Computer Laboratory

The Dictionary Challenge

Learning Semantic Composition with Dictionaries

The Dictionary Challenge is a resource for training and evaluating models that learn the meaning of phrases and sentences.

The dataset consists of just over 852,000 (defintion-word) pairs. Models can be trained to map from the definitions to the target words. Here are some examples from the training set:

Definition Word
in a comical manner comically
the last place as on a list bottom

Because the defined word should be a good reflection of what the definition phrase means, if you train a model with this data it should learn to 'compose' the meaning of the words in a sensible way.

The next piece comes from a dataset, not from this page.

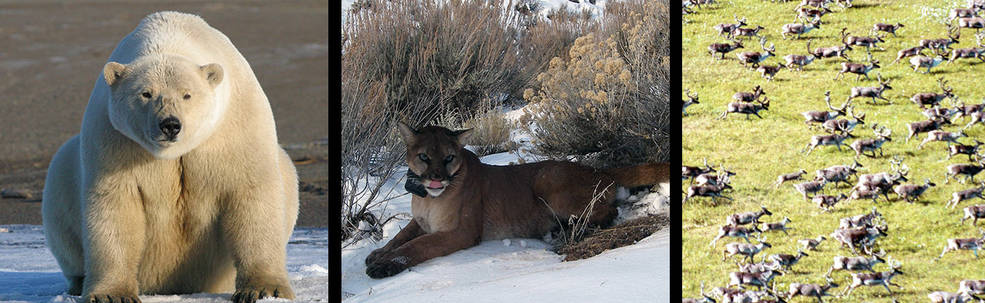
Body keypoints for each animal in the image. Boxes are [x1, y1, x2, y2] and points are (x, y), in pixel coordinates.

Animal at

Download training definitions

Pre-trained word embeddings

Our initial approach to the problem involved representing the target word with a pre-trained word embedding. This is not necessary, but if you do choose to do this, you can use the same embeddings as a target for your model by downloading them below. These embeddings were acquired by a CBOW architecture using the Word2Vec software from the large training corpus downloaded from here.

Download pre-trained word embeddings

Test sets

We provide several ways to evaluate the performance of trained models.

The first uses held-out definitions. For definitions that are either seen (retrieval) or unseen (generalization) by the model during training, see how highly the model ranks the correct target word among a vocabulary of over 66,000 possible words.

For a slightly harder test, the same procedure can be applied with test items that are concept descriptions rather than formal definitions. For 200 random words, we asked crowdsourced subjects to write short, informal descriptions of those words (to mimic the input of a reverse dictionary user).

Finally, the same procedure can be applied to general knowledge crossword clues. We provide a selection of clues taken from the Guardian quick crossword. For this evaluation, we allow models access to knowledge about the length (number of letters) in the correct answer, which can be used to exclude candidates before ranking.

Download test data


If you use this data, please cite the paper below, where you can also find the performance of several baseline neural language models on the test sets.

Hill, F. Cho, KH., Korhonen, A., and Bengio, Y. Learning to Understand Phrases by Embedding the Dictionary. 2016. Transactions of the Association for Computational Linguistics (TACL).